4-6 boneless, skinless chicken thighs 1 teaspoon garlic powder Salt and pepper 2-3 tablespoons olive oil
Sauce: 2 tablespoons butter 1 small onion, chopped 4-6 ounces mushrooms, sliced Salt and pepper 2 large garlic cloves, minced 1 teaspoon fresh chopped thyme 1/2 cup chicken broth 1/2 cup heavy cream Chopped fresh parsley, for garnish
Pat the chicken thighs dry with a paper towel and trim off excess fat. Season the chicken with the garlic powder, salt and pepper.
Heat the olive oil in a large skillet over medium-high heat. Cook the chicken thighs until browned on all sides and no longer pink in the center (about 6 minutes per side depending on the thickness). Transfer the chicken to a plate.

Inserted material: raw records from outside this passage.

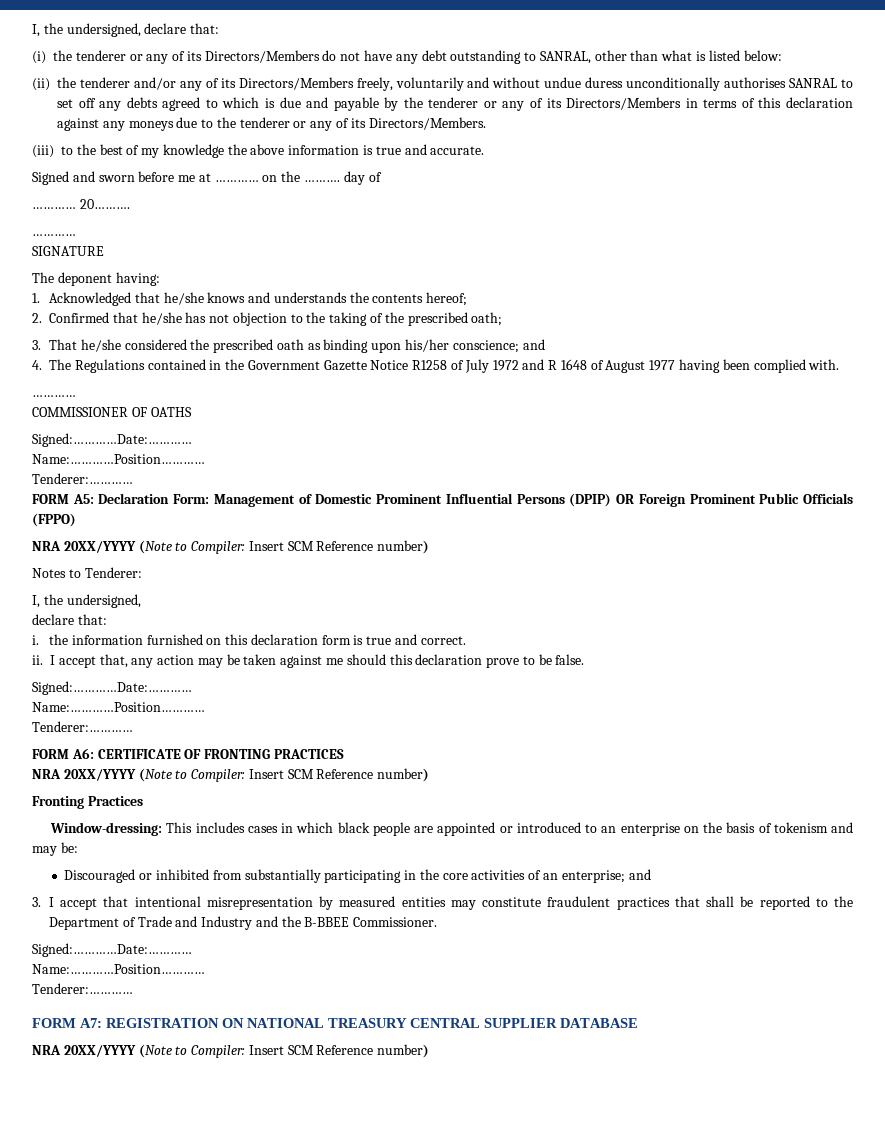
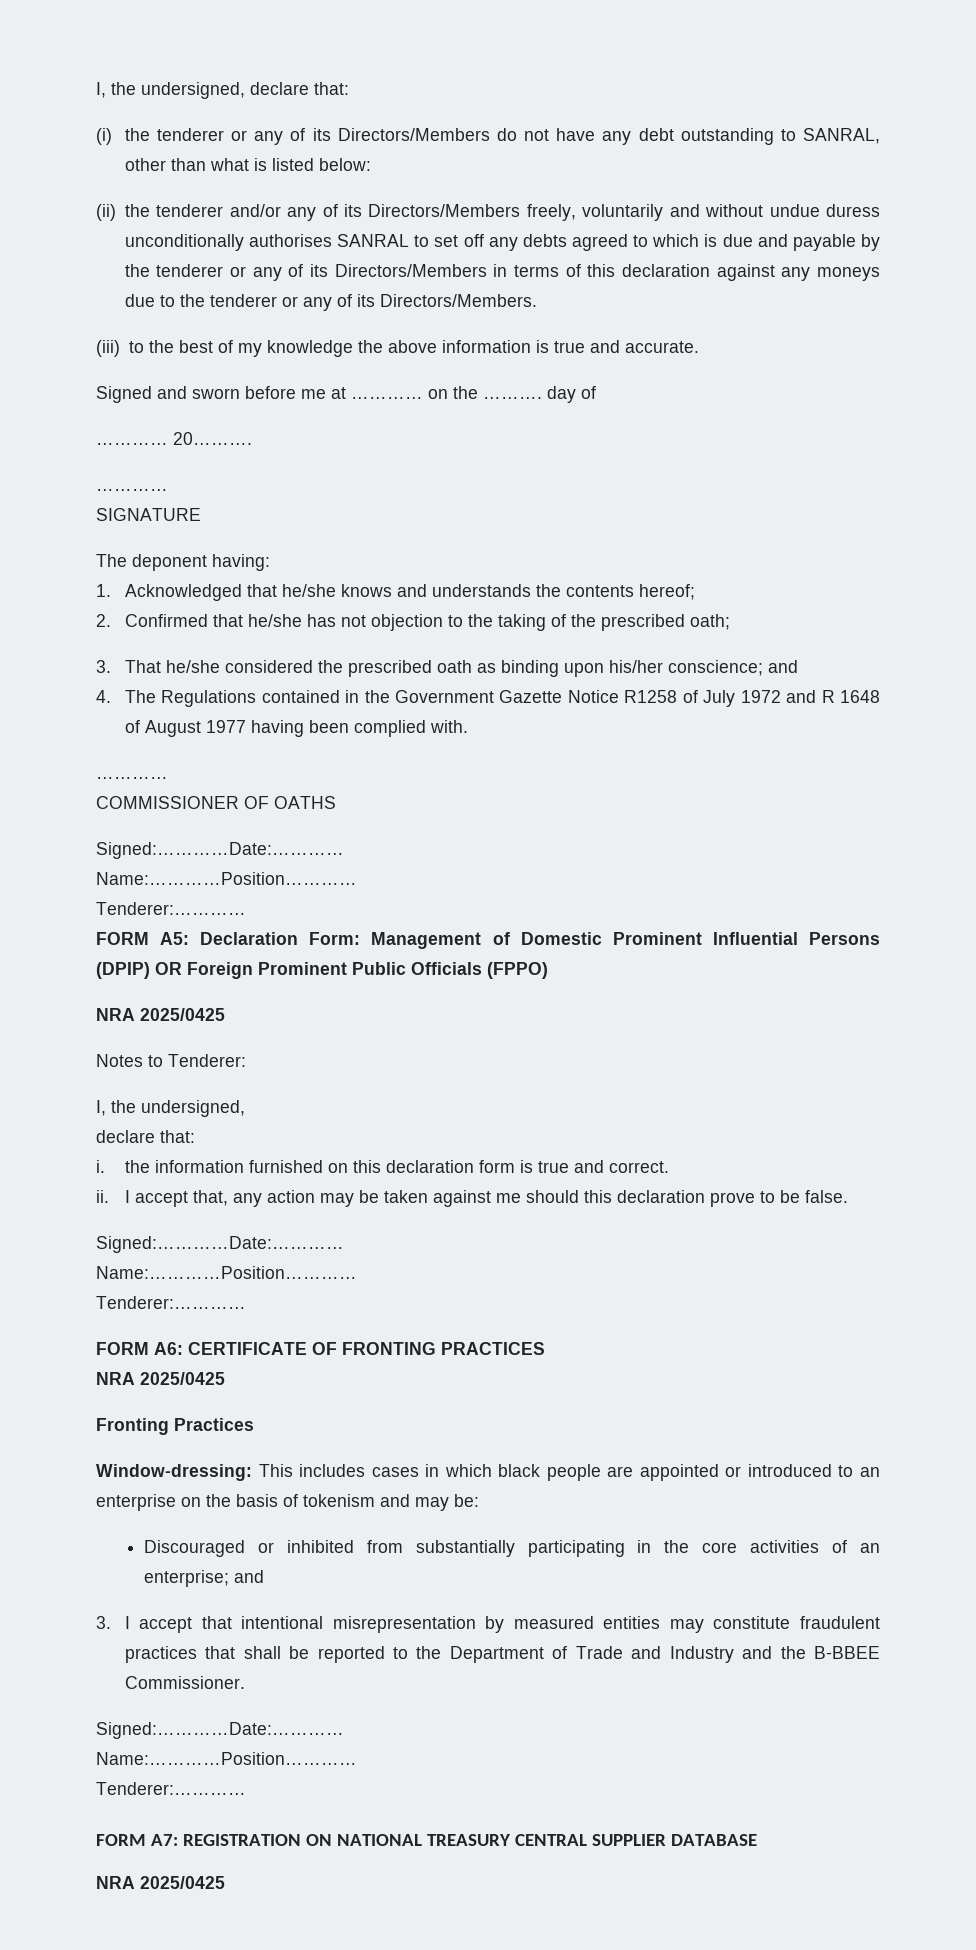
[63,540,430,554] 20XX/YYYY (Note to Compiler: Insert SCM Reference number) -> [140,1008,225,1021] 2025/0425
[63,768,430,782] 20XX/YYYY (Note to Compiler: Insert SCM Reference number) -> [140,1372,225,1385] 2025/0425
[63,1044,430,1058] 20XX/YYYY (Note to Compiler: Insert SCM Reference number) -> [140,1876,225,1889] 2025/0425

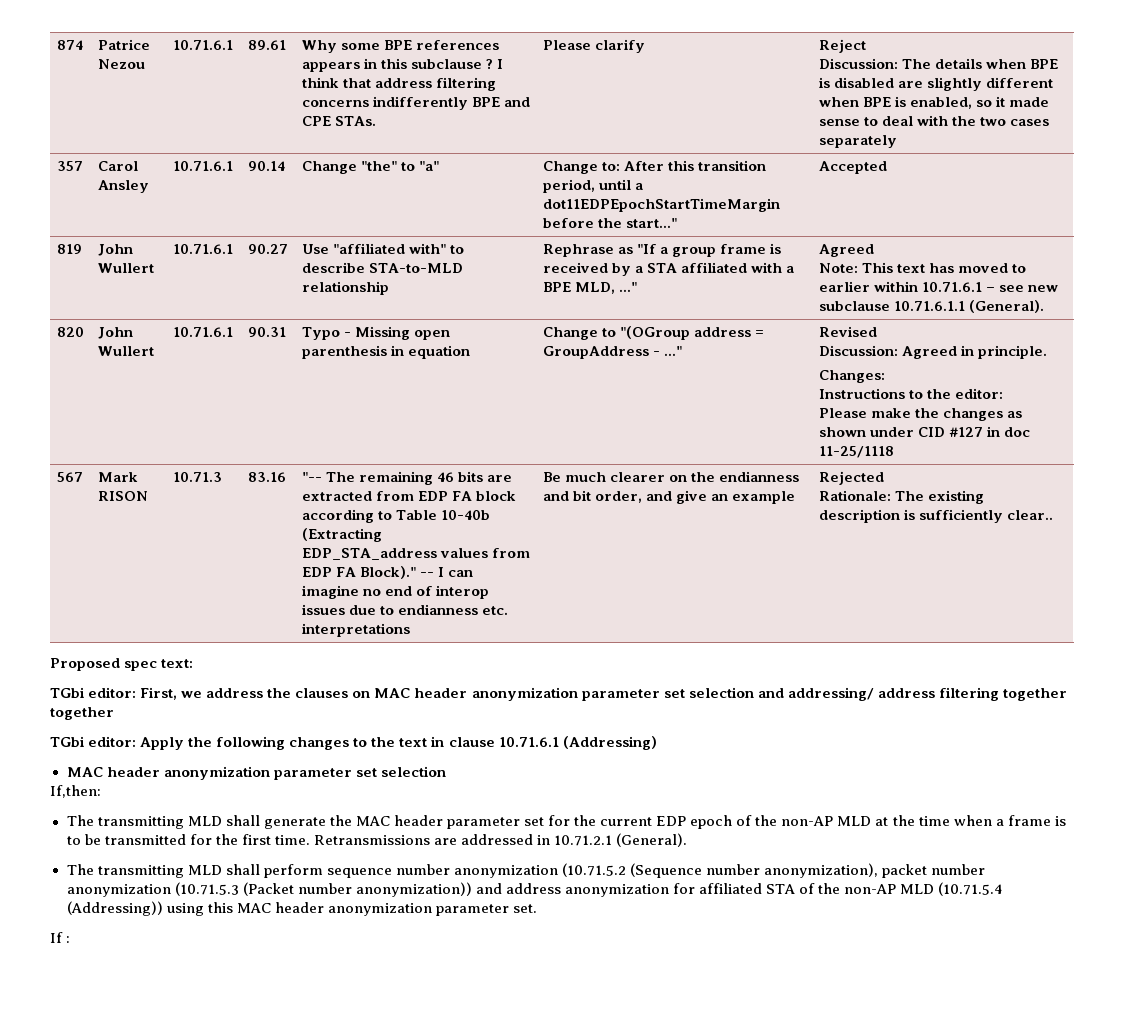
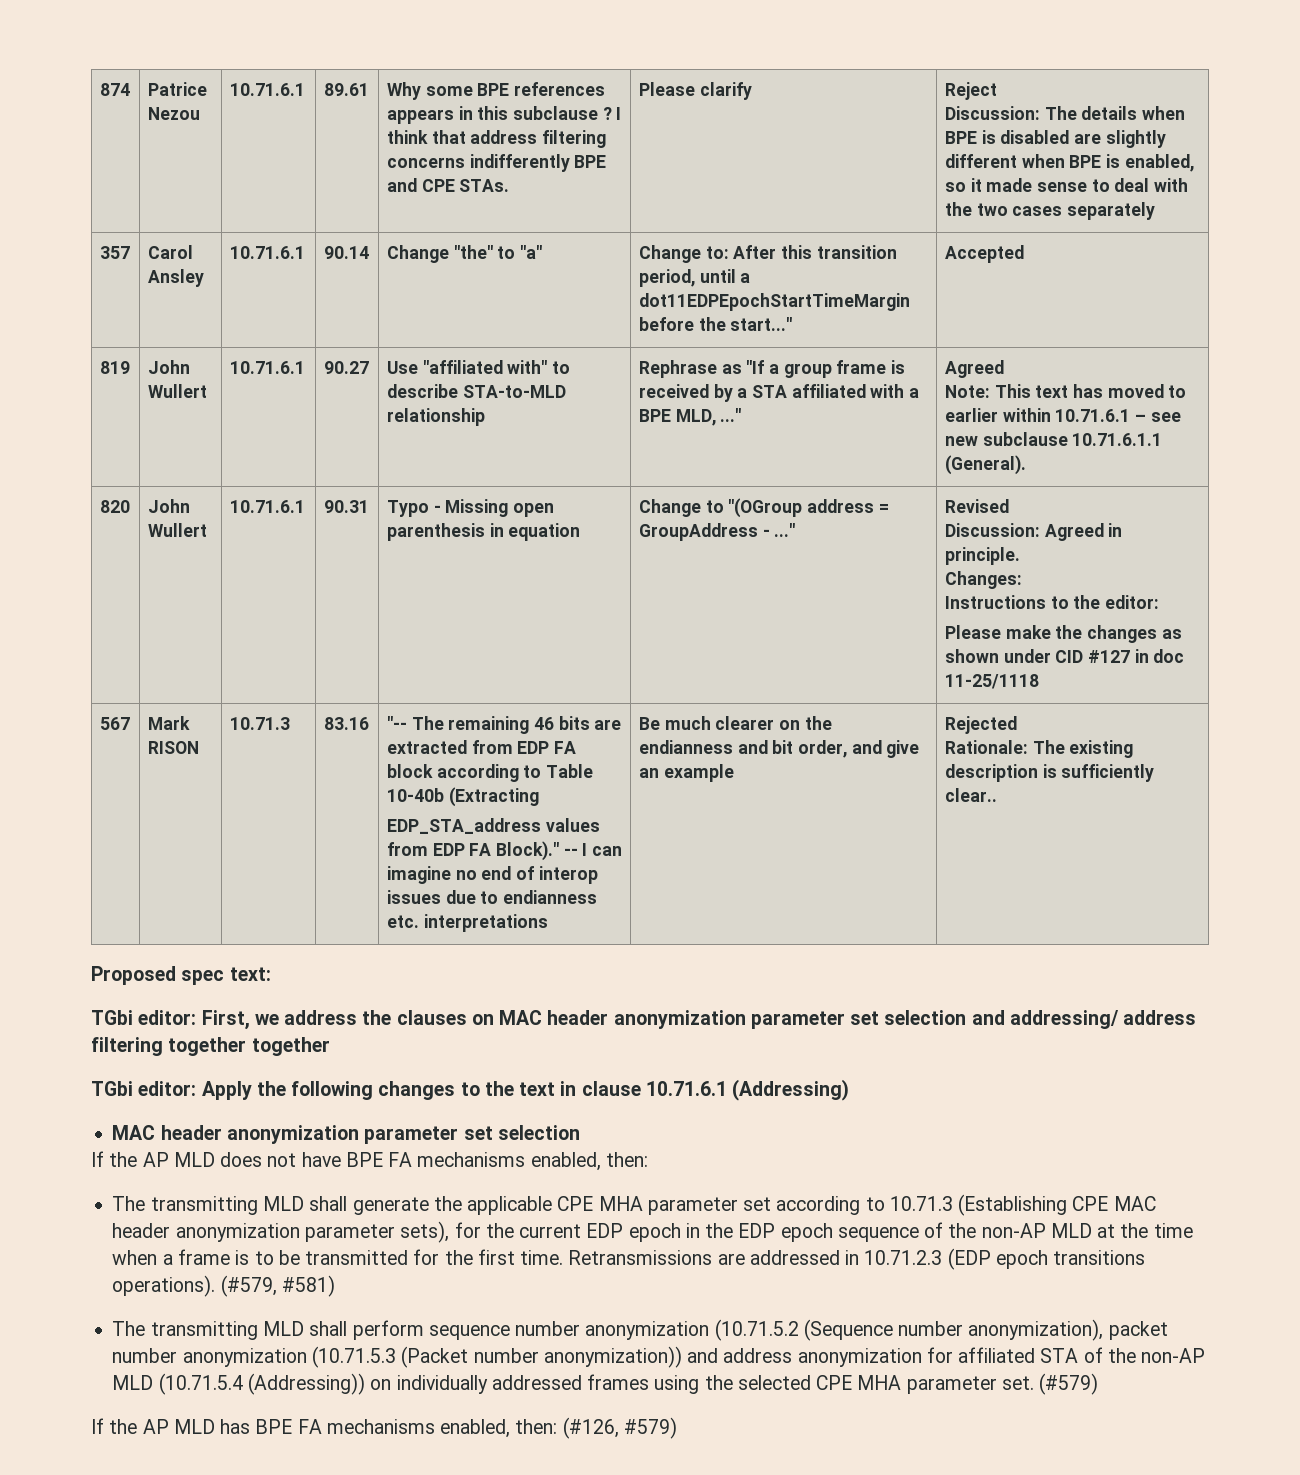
[50,785,101,798] If,then: -> [91,1151,648,1171] If the AP MLD does not have BPE FA mechanisms enabled, then:
[355,815,544,829] MAC header parameter set -> [467,1194,1156,1216] [112,1221,450,1243] applicable CPE MHA parameter set according to 10.71.3 (Establishing CPE MAC header anonymization parameter sets),
(733, 822) none -> [685,1223,919,1242] in the EDP epoch sequence
[554,833,688,847] 10.71.2.1 (General). -> [864,1248,1146,1270] [112,1275,335,1297] 10.71.2.3 (EDP epoch transitions operations). (#579, #581)
[166,902,432,916] using this MAC header anonymization -> [370,1374,902,1394] on individually addressed frames using the selected CPE MHA
[50,932,71,943] // If : -> [1039,1373,1099,1395] [91,1417,677,1439] (#579) // If the AP MLD has BPE FA mechanisms enabled, then: (#126, #579)

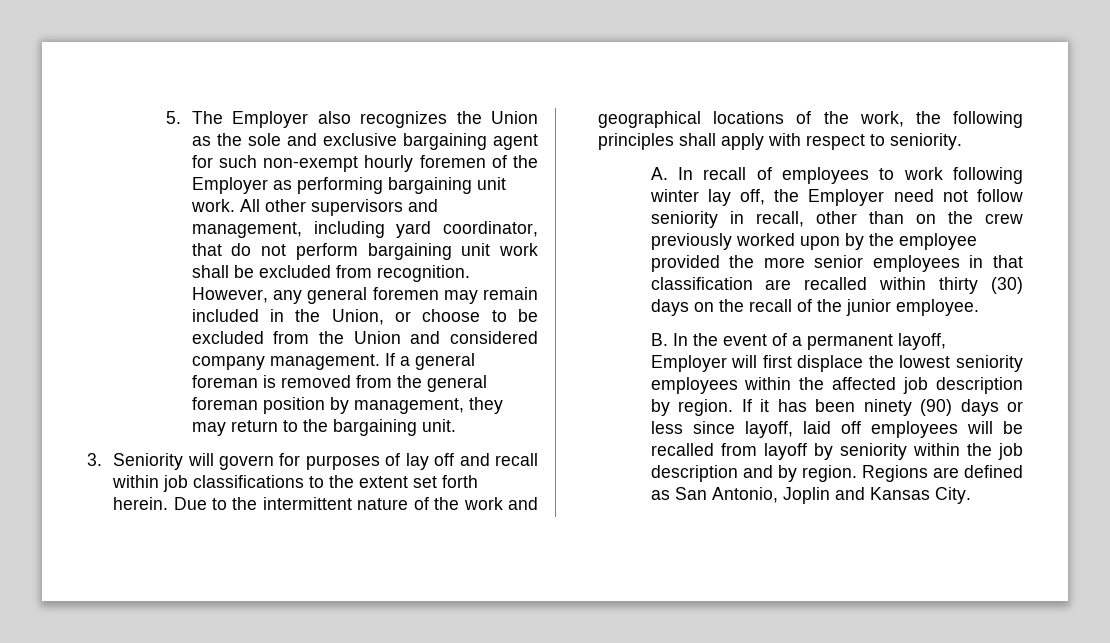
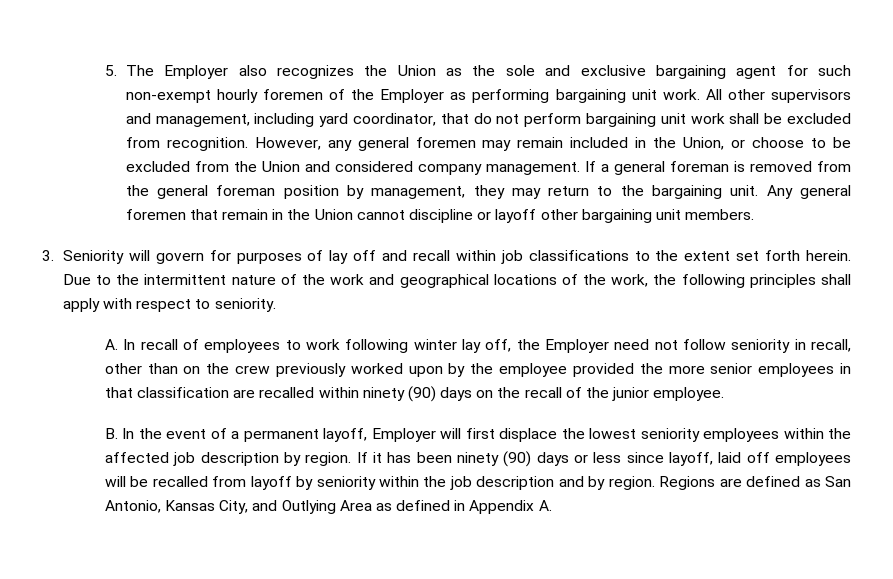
(456, 425) none -> [766,185,851,199] [125,209,755,223] Any general foremen that remain in the Union cannot discipline or layoff other bargaining unit members.
[939,277,1023,294] thirty (30) -> [362,386,436,402] ninety (90)
[782,487,971,504] Joplin and Kansas City. -> [164,500,552,514] Kansas City, and Outlying Area as defined in Appendix A.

Melt the butter in the same skillet. Add the onion and mushrooms; season with salt and pepper. Saute until onions are tender and the mushrooms are browned, about 4-5 minutes. Add the garlic and thyme; saute for 1 minute. Add the chicken broth and heavy cream. Cook, stirring occasionally, until the sauce reduces a little and begins to thicken, 2-3 minutes. Return the chicken to the skillet and cook 2-3 minutes, just to reheat the chicken. Transfer to a serving dish and garnish with parsley.
This is a one-skillet recipe that takes less than 30 minutes to cook and results in tender chicken thighs in a light cream sauce with mushrooms and garlic. Serve it with buttered noodles, mashed potatoes or rice for a complete meal.